Hijmans Ryanne S, Rasmussen Daniel Guldager Kring, Yazdani Saleh, Navis Gerjan, van Goor Harry, Karsdal Morten Asser, Genovese Federica, van den Born Jacob
Division of Nephrology, Department of Medicine, University Medical Center Groningen, Groningen, The Netherlands.
Nordic Bioscience, Biomarkers & Research, Herlev, Denmark.
J Transl Med. 2017 Mar 20;15(1):63. doi: 10.1186/s12967-017-1163-2.
Renal fibrogenesis is associated with increased ECM remodeling and release of collagen fragments in urine in progressive renal disease. We investigated the diagnostic value of urinary collagen degradation products in a proteinuria-driven fibrosis rat model with and without anti-fibrotic S1P-receptor modulator FTY720 treatment.
Proteinuria was induced in male Wistar rats by Adriamycin (ADR) injection (n = 16). Healthy rats served as controls (n = 12). Six weeks post-injection, all underwent renal biopsy, and FTY720-treatment started in ADR-rats (n = 8) and controls (n = 6). Others remained untreated. Rats were sacrificed after 12 weeks. Collagen type I (C1M) and III (C3M) degradation fragments were measured in blood and urine using ELISA. Kidneys were stained for various inflammatory and fibrotic markers.
Six weeks post-injection proteinuria increased (versus controls, P < 0.001) and although no accumulation of interstitial renal collagen type III (iColl3) was observed at this time, urinary C3M (uC3M) and C1M (uC1M) were significantly increased (both P < 0.001). At 12 weeks, uC3M (P < 0.001) and uC1M (P < 0.01) further increased in ADR-rats versus controls, just as fibronectin, PDGF-β receptor, hyaluronan (all P < 0.01), iColl3, PAS, myofibroblasts, macrophages and T-cells (all P < 0.05). FTY720-treatment reduced accumulation of immune cells, α-SMA+ myofibroblasts and PAS-score, but not iColl3 and uC3M. Correlation analyses indicated that uC3M and uC1M reflected and predicted tubulointerstitial fibrogenesis.

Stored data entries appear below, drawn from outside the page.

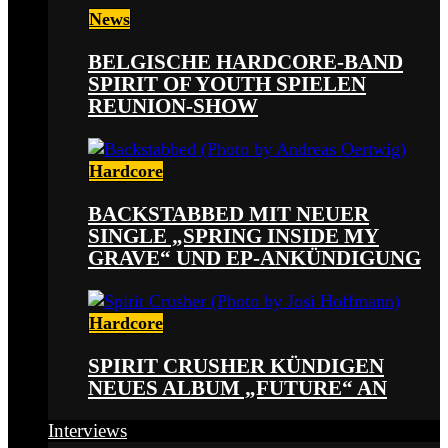
News
BELGISCHE HARDCORE-BAND
SPIRIT OF YOUTH SPIELEN
REUNION-SHOW
Hardcore
BACKSTABBED MIT NEUER
SINGLE „SPRING INSIDE MY
GRAVE“ UND EP-ANKÜNDIGUNG
Hardcore
SPIRIT CRUSHER KÜNDIGEN
NEUES ALBUM „FUTURE“ AN
Interviews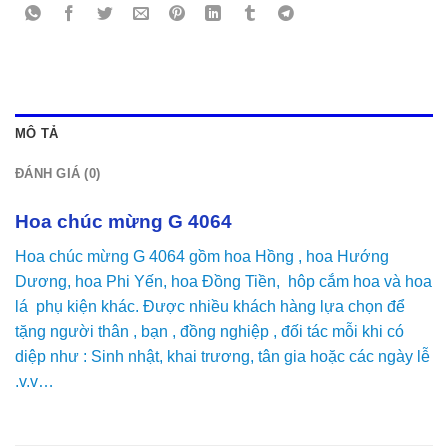
MÔ TẢ
ĐÁNH GIÁ (0)
Hoa chúc mừng G 4064
Hoa chúc mừng G 4064 gồm hoa Hồng , hoa Hướng
Dương, hoa Phi Yến, hoa Đồng Tiền, hôp cắm hoa và hoa
lá phụ kiện khác. Được nhiều khách hàng lựa chọn để
tặng người thân , bạn , đồng nghiệp , đối tác mỗi khi có
diệp như : Sinh nhật, khai trương, tân gia hoặc các ngày lễ
.v.v…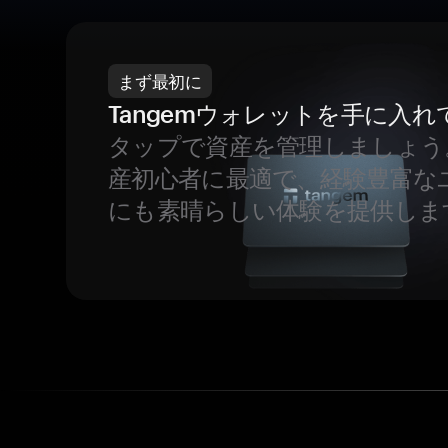
まず最初に
Tangemウォレットを手に入れ
タップで資産を管理しましょう
産初心者に最適で、経験豊富な
にも素晴らしい体験を提供しま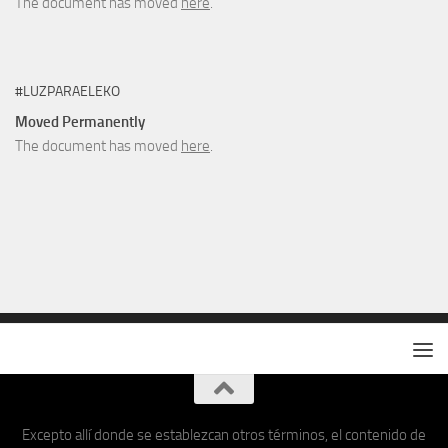
The document has moved
here
.
#LUZPARAELEKO
Moved Permanently
The document has moved
here
.
Excepto allí donde se establezcan otros términos, el contenido de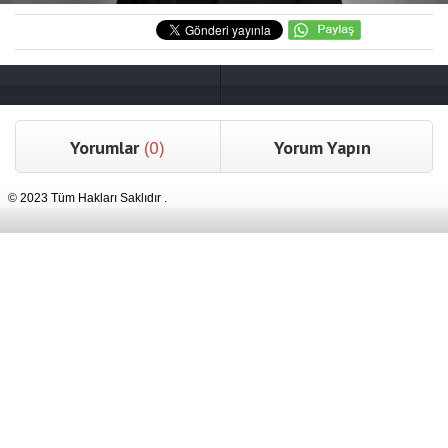
Yorumlar
(0)
Yorum Yapın
© 2023 Tüm Hakları Saklıdır .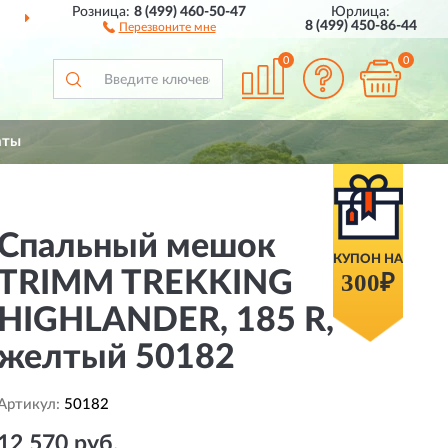
Розница:
8 (499) 460-50-47
Юрлица:
СИИ
ПОЛНЫЙ
АССОРТ
8 (499) 450-86-44
Перезвоните мне
0
0
аты
Спальный мешок
КУПОН НА
TRIMM TREKKING
300₽
HIGHLANDER, 185 R,
желтый 50182
Артикул:
50182
12 570 руб.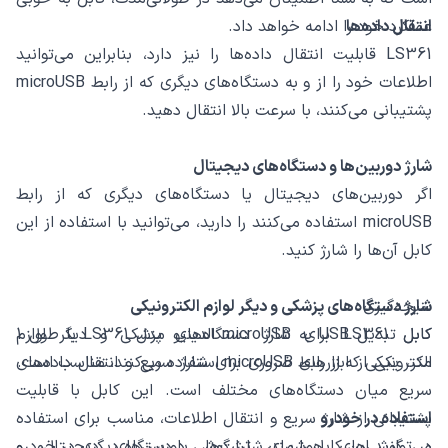
انتقال داده‌ها
عملکرد خود را ادامه خواهد داد.
LS361 قابلیت انتقال داده‌ها را نیز دارد، بنابراین می‌توانید
اطلاعات خود را از و به دستگاه‌های دیگری که از رابط microUSB
پشتیبانی می‌کنند، با سرعت بالا انتقال دهید.
شارژ دوربین‌ها و دستگاه‌های دیجیتال
اگر دوربین‌های دیجیتال یا دستگاه‌های دیگری که از رابط
microUSB استفاده می‌کنند را دارید، می‌توانید با استفاده از این
کابل آن‌ها را شارژ کنید.
نتیجه‌گیری
شارژ دستگاه‌های پزشکی و دیگر لوازم الکترونیکی
کابل LS361 برای شارژ دستگاه‌های پزشکی و دیگر لوازم
کابل تبدیل USB به microUSB الدینیو مدل LS361 با طول 1
الکترونیکی که از رابط microUSB استفاده می‌کنند، مناسب است.
متر، یکی از ابزارهای ضروری برای شارژ سریع و انتقال داده‌های
سریع میان دستگاه‌های مختلف است. این کابل با قابلیت
استفاده در خودرو
پشتیبانی از شارژ سریع و انتقال اطلاعات، مناسب برای استفاده
می‌توانید این کابل را برای شارژ گوشی یا دستگاه دیگری در خودرو
در گوشی‌های هوشمند، تبلت‌ها، دوربین‌های دیجیتال، و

These data displayed urinary collagen breakdown products as sensitive early markers of interstitial fibrosis, preceding histological fibrotic changes, which might replace the invasive renal biopsy procedure to assess fibrosis. Anti-fibrotic FTY720 intervention reduced some fibrotic markers without affecting collagen type III metabolism.
在进行性肾病中,肾纤维化与细胞外基质重塑增加及尿中胶原片段释放有关。我们研究了在有或无抗纤维化S1P受体调节剂FTY720治疗的蛋白尿驱动的纤维化大鼠模型中尿胶原降解产物的诊断价值。
通过注射阿霉素(ADR)诱导雄性Wistar大鼠出现蛋白尿(n = 16)。健康大鼠作为对照(n = 12)。注射后6周,所有大鼠均接受肾活检,ADR大鼠(n = 8)和对照大鼠(n = 6)开始接受FTY720治疗。其他大鼠未接受治疗。12周后处死大鼠。使用酶联免疫吸附测定法(ELISA)检测血液和尿液中的I型胶原(C1M)和III型胶原(C3M)降解片段。对肾脏进行各种炎症和纤维化标志物染色。
注射后6周蛋白尿增加(与对照组相比,P < 0.001),尽管此时未观察到肾间质III型胶原(iColl3)的积累,但尿C3M(uC3M)和C1M(uC1M)显著增加(均P < 0.001)。在12周时,与对照组相比,ADR大鼠的uC3M(P < 0.001)和uC1M(P < 0.01)进一步增加,纤连蛋白、血小板衍生生长因子-β受体、透明质酸(均P < 0.01)、iColl3、过碘酸希夫反应(PAS)、肌成纤维细胞、巨噬细胞和T细胞(均P < 0.05)也是如此。FTY720治疗减少了免疫细胞、α-SMA+肌成纤维细胞的积累和PAS评分,但未减少iColl3和uC3M。相关性分析表明,uC3M和uC1M反映并预测了肾小管间质纤维化。
这些数据显示尿胶原分解产物是间质纤维化的敏感早期标志物,早于组织学纤维化改变,这可能取代侵入性肾活检程序来评估纤维化。抗纤维化FTY720干预减少了一些纤维化标志物,但不影响III型胶原代谢。